Impact of hardware on Local hosted LLM ::

Hardware⌗

GMK-TEK EVO-X1 AI Mini
AMD Ryzen™ AI 9 HX 370 | Radeon 890M
32GB LPDDR5X 7000Mhz

Model used Unsloth/Qwen3.5-9B-UD-Q4_K_XL.gguf

Maximum token available.⌗

32GB of ram : 4channel of 8GB in 32bits

real bandwidth:

7500 MT/s × 128 bits ÷ 8
= 7500 × 16 bytes
= 120 000 MB/s
= 120 GB/s

Bandwidth : 120GB/s

Theoric Ceiling:⌗

Weight calculation based on:

FP16 ≈ 2.0 bytes/param
INT8 ≈ 1.0 byte/param
Q4 ≈ 0.5 byte/param

$$ \text{Weight size} ≈ params × bytes/param $$

Exemple model is 9B param
$$ Weight Size:9x10⁹x05=4.5GB $$

Then we calculate the maximum token per seconds Mtok/s

$$ MTok/s = \frac{\text {bandwidth GB/s} }{ \text{weight size GB}} $$

On GMKtek:
$$ Mtok/s = \frac{120}{4.5}= 26\text{ MTok/s} $$

Constated Output: 14Tok/s

There is then a significant discrepency between Mtoks/s and Real Token/s

Possible improvements :⌗

Prefill⌗

The prompt is sent in the LLM and the LLM will establish the KV cache (embeding?) This could be a bottleneck to reactivity when the context is big (RAG, Code, Embeding)

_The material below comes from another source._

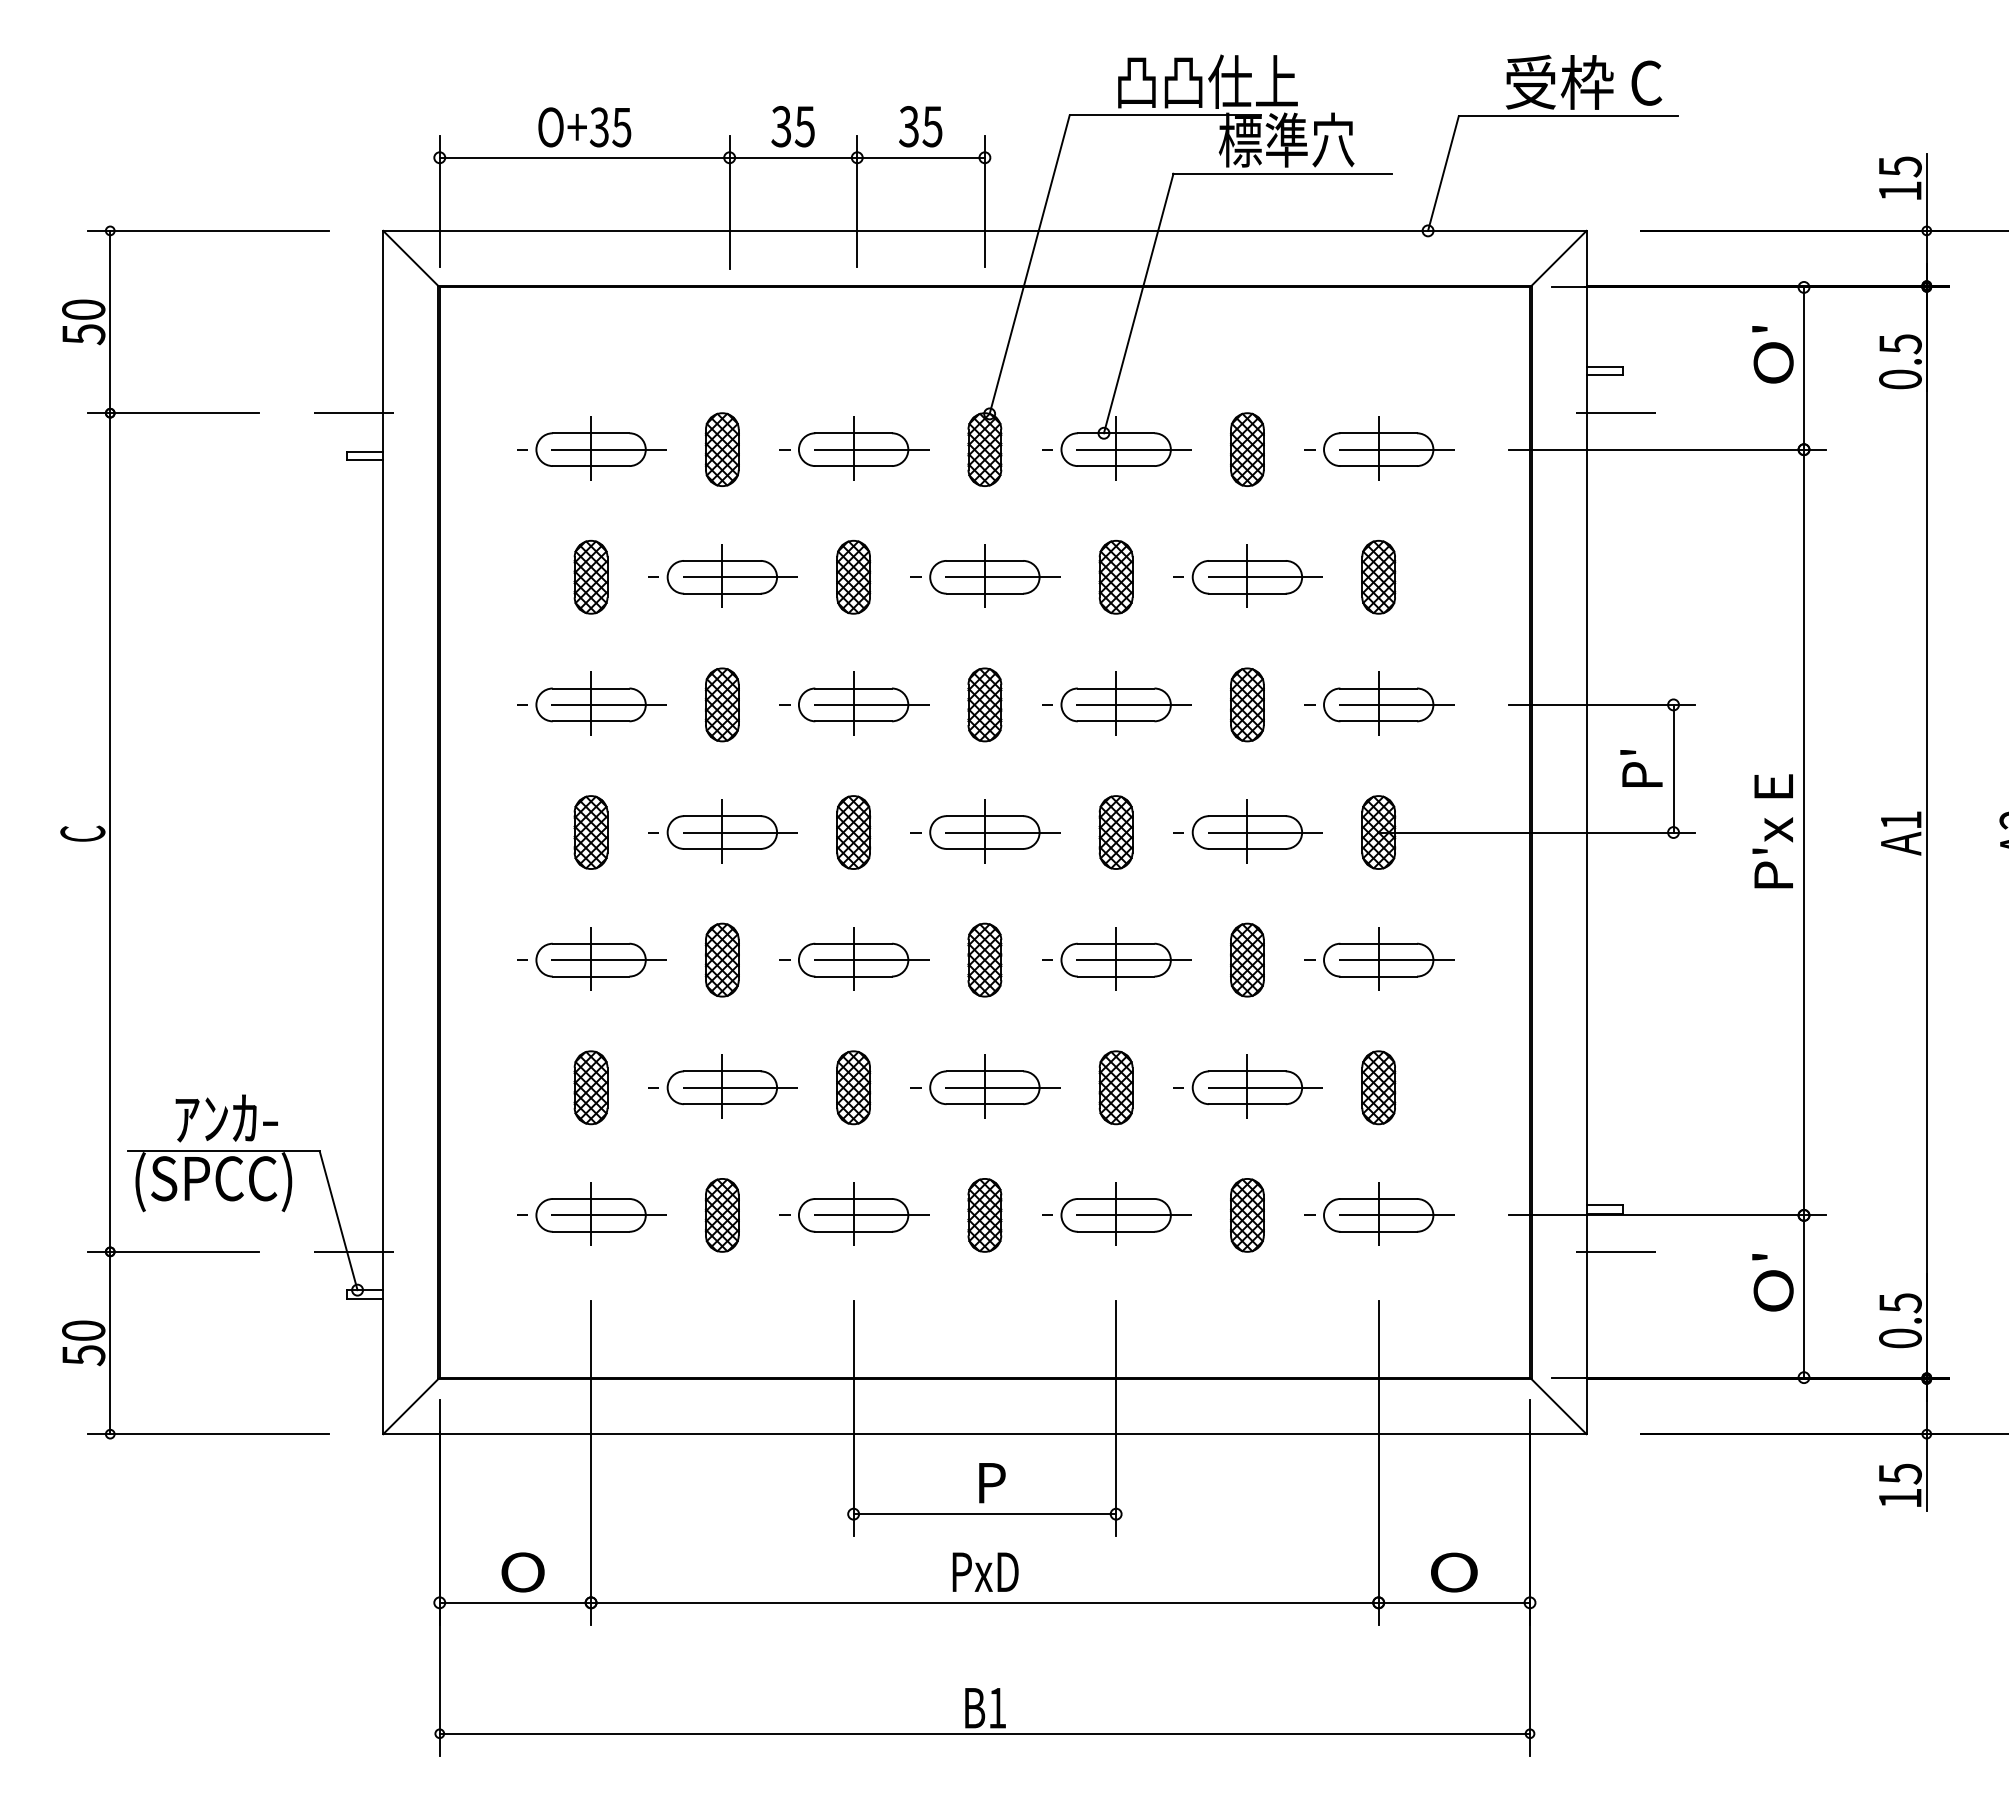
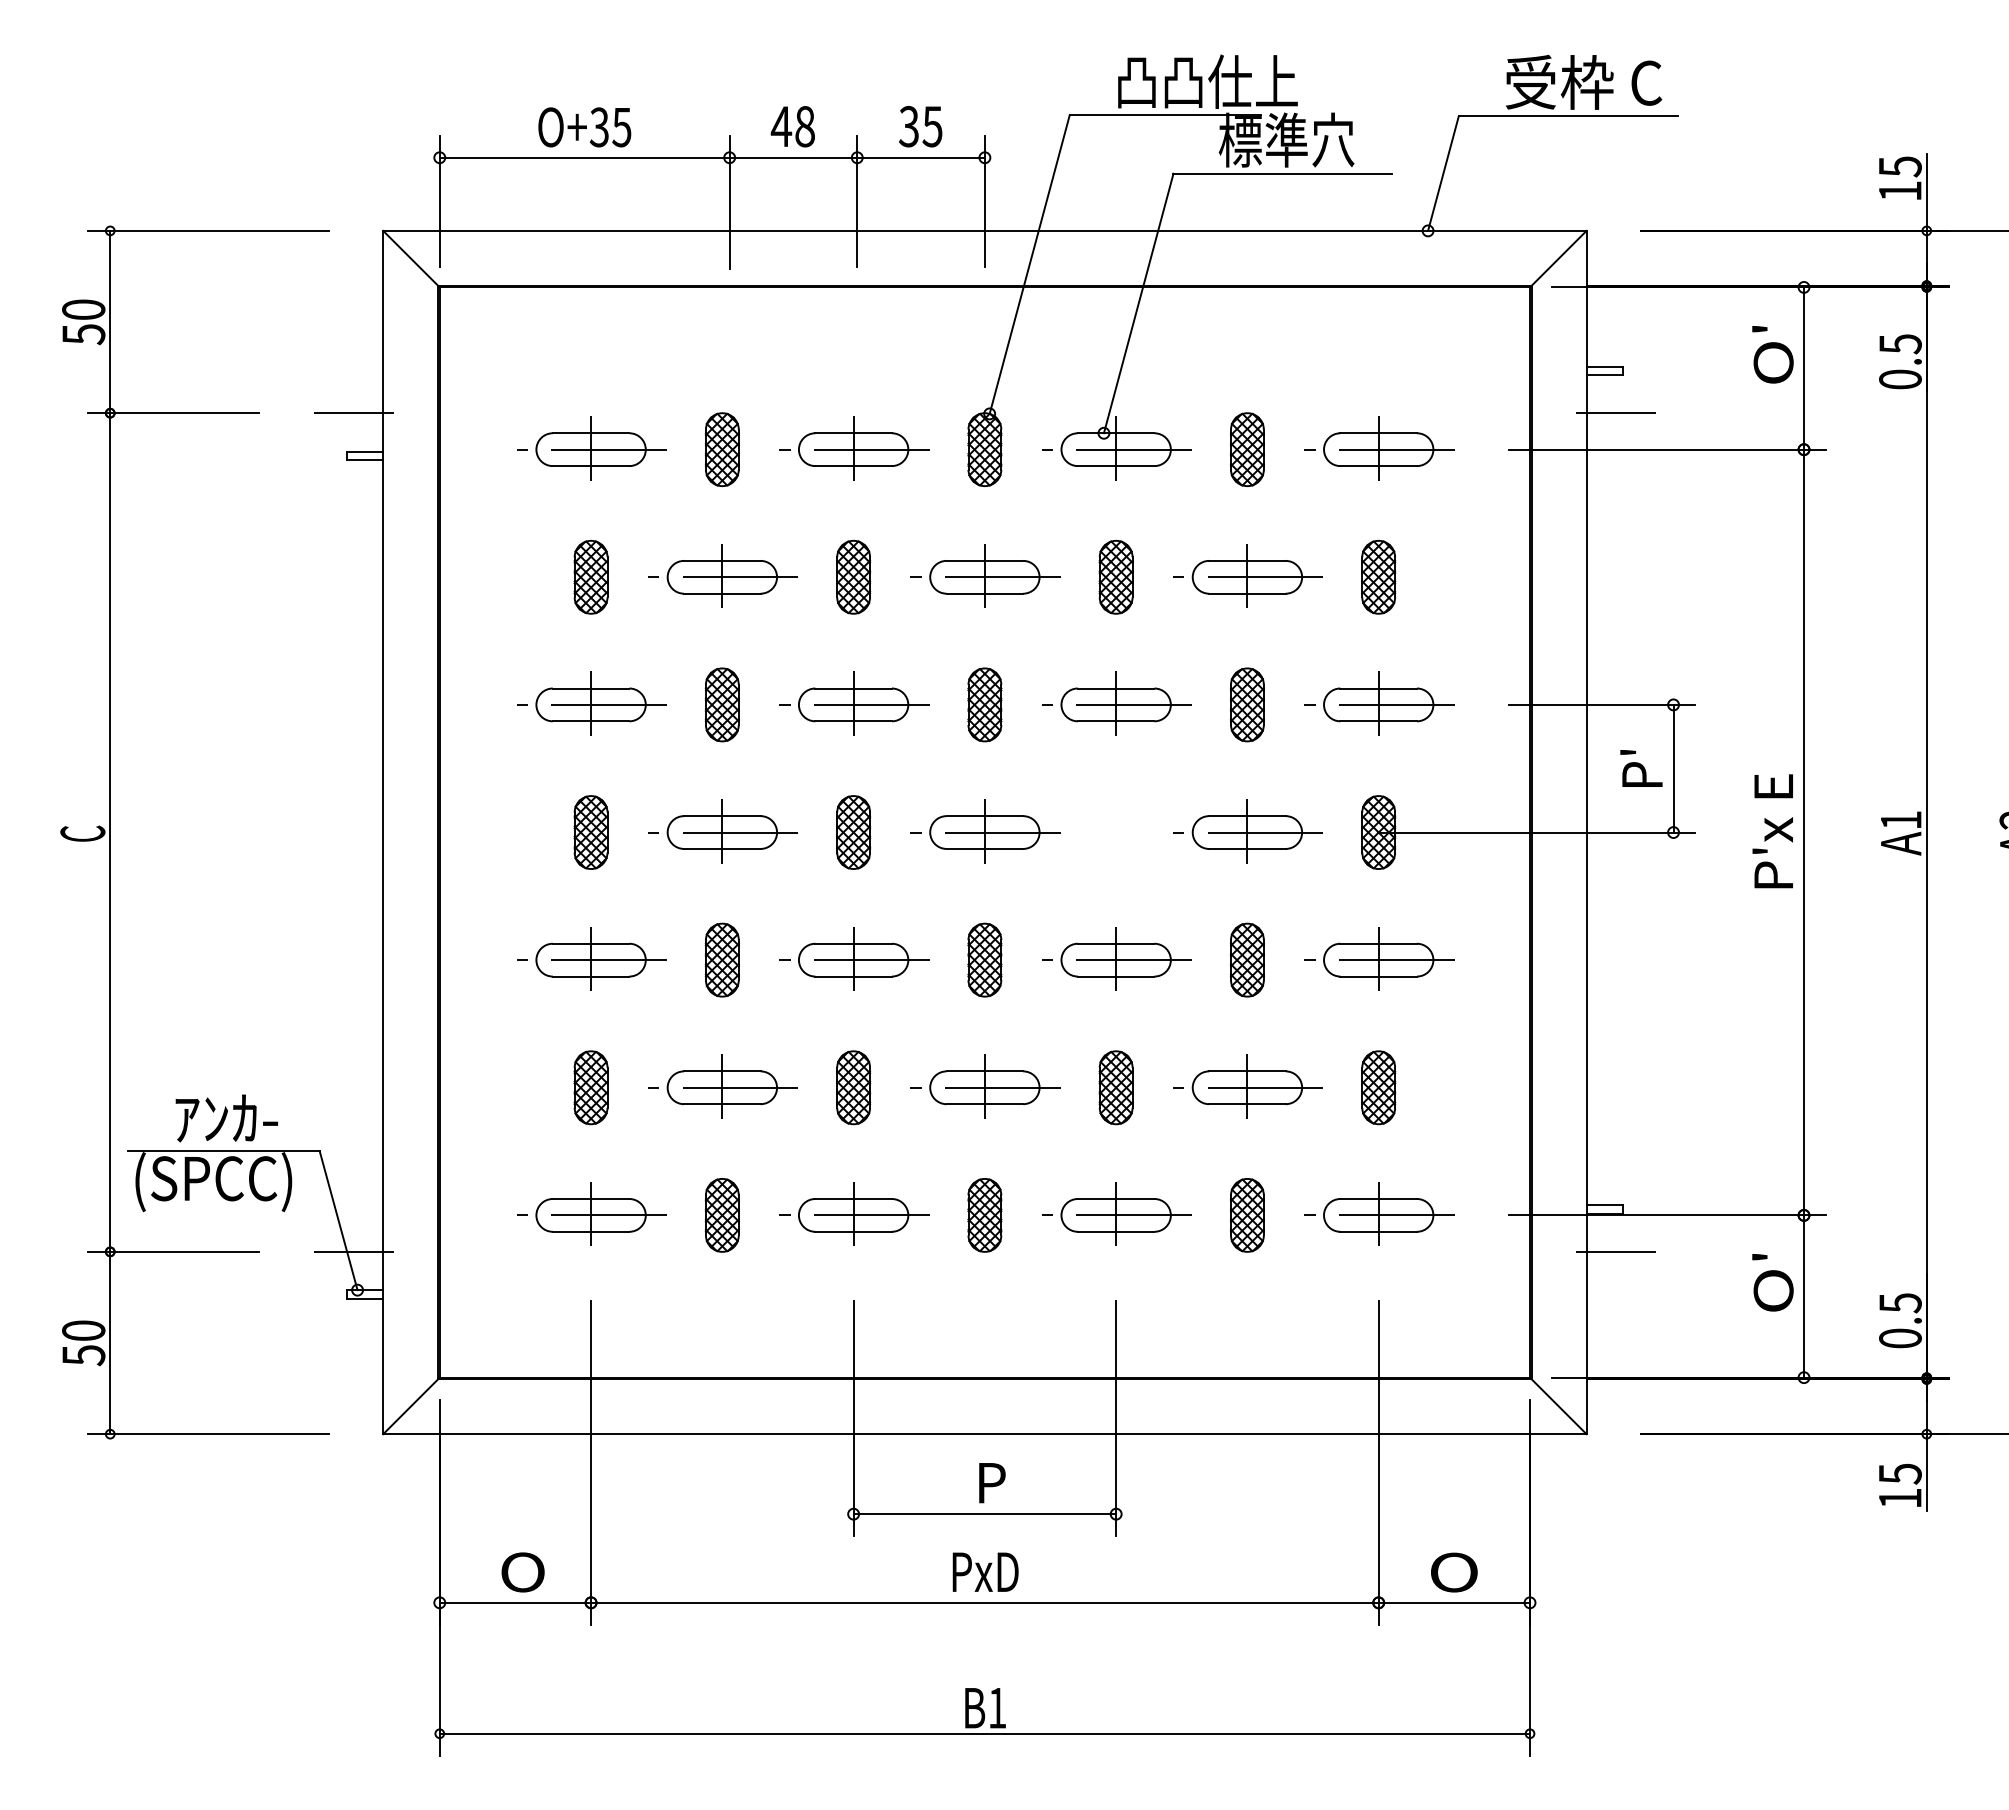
text at (792, 126): 35 -> 48
part at (1115, 832): present -> none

$$ PrefillDuration ≈ \frac{\text{N of token in prompt}}{ \text{prompt token per second}} $$

GmkTek TMSCI = 43 Tok/s prompt_token from llama.cpp
1000 tokens → 1000 / 43 ≈ 23s
2000 tokens → 2000 / 43 ≈ 46 s
3000 tokens → 3000 / 43 ≈ 69 s

KV cache⌗

KV cache stored in memory by the LLM during tokenization to assign a Key (K) and a Value (V).
To generate the next token, the model refers back to these stored K/V values instead of recomputing the entire context.

Accessing the cache is significantly faster than recalculating the full attention over all previous tokens.

Software overhead (Lama.cpp, Ollama, vLLM)⌗

Software overheads during dequantization and KV‑cache reads can reduce throughput.